DOCUMENT TEXT.
*** Begin section ***

Image: tom Williams / CQ Roll Call

Facebook finally did it. After months and months of criticism, the social network finally decided to enforce its own rules and ban several far-right provocateurs and other public figures it considers “dangerous.”

The move affected InfoWars host Alex Jones (who was previously barred from Facebook, but had remained on Instagram), Milo Yiannopoulos, and Laura Loomer among others, as well as groups and events associated with them. 

The bans should have been good news for Facebook critics, who have long questioned why these individuals were still allowed to use Facebook and Instagram. Still, the company managed to bungle the situation.

Facebook apparently pre-briefed several outlets on its decision ahead of time — CNN, The Atlantic, and The Verge all published stories on the bans around the same time. That’s not necessarily unusual, as Facebook often pre-briefs members of the media about its decisions ahead of time. What is unusual is that Facebook had not finished removing all of the accounts in question at the time stories about their bans began publishing.

So at the moment news outlets started reporting the bans, other reporters quickly pointed out that some of these accounts, in fact, remained online. Making matter worse, Yiannopoulos and Loomer were actually able to alert their Instagram followers about their impending bans and direct them to other platforms. The posts were viewed hundreds of times before Facebook managed to take the accounts down.

*** End section ***

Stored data
*** Begin section ***

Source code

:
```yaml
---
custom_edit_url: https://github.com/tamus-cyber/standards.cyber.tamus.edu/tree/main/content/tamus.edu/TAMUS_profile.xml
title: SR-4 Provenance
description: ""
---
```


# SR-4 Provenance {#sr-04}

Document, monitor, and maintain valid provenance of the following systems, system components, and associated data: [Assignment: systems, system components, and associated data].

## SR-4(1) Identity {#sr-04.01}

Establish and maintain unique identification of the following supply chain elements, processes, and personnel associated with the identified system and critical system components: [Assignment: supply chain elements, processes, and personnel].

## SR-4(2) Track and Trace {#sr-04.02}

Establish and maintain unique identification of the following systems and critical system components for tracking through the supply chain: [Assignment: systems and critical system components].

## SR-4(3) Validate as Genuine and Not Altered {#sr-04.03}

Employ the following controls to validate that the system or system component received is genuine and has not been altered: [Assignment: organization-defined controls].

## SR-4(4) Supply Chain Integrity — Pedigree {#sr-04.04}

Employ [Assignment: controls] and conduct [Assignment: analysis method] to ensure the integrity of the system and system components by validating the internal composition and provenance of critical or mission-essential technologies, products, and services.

*** End section ***

ASSIGNMENT 1. Using the article on Facebook's bans, decide whether each statement agrees with it, answering yes or no and quoting the deciding words: (a) Alex Jones had already been banned from Instagram before this move. (b) CNN was one of the outlets that published stories on the bans around the same time. (c) Facebook had removed all of the accounts before stories about the bans began publishing.
ASSIGNMENT 2. Retype the part of the article on Facebook's bans starting at "So at the moment" and ending at "the accounts down.".

ANSWER BOX 1.
(a) No: "who was previously barred from Facebook, but had remained on Instagram"
(b) Yes: "CNN, The Atlantic, and The Verge all published stories on the bans around the same time"
(c) No: "Facebook had not finished removing all of the accounts in question at the time stories about their bans began publishing"

ANSWER BOX 2.
So at the moment news outlets started reporting the bans, other reporters quickly pointed out that some of these accounts, in fact, remained online. Making matter worse, Yiannopoulos and Loomer were actually able to alert their Instagram followers about their impending bans and direct them to other platforms. The posts were viewed hundreds of times before Facebook managed to take the accounts down.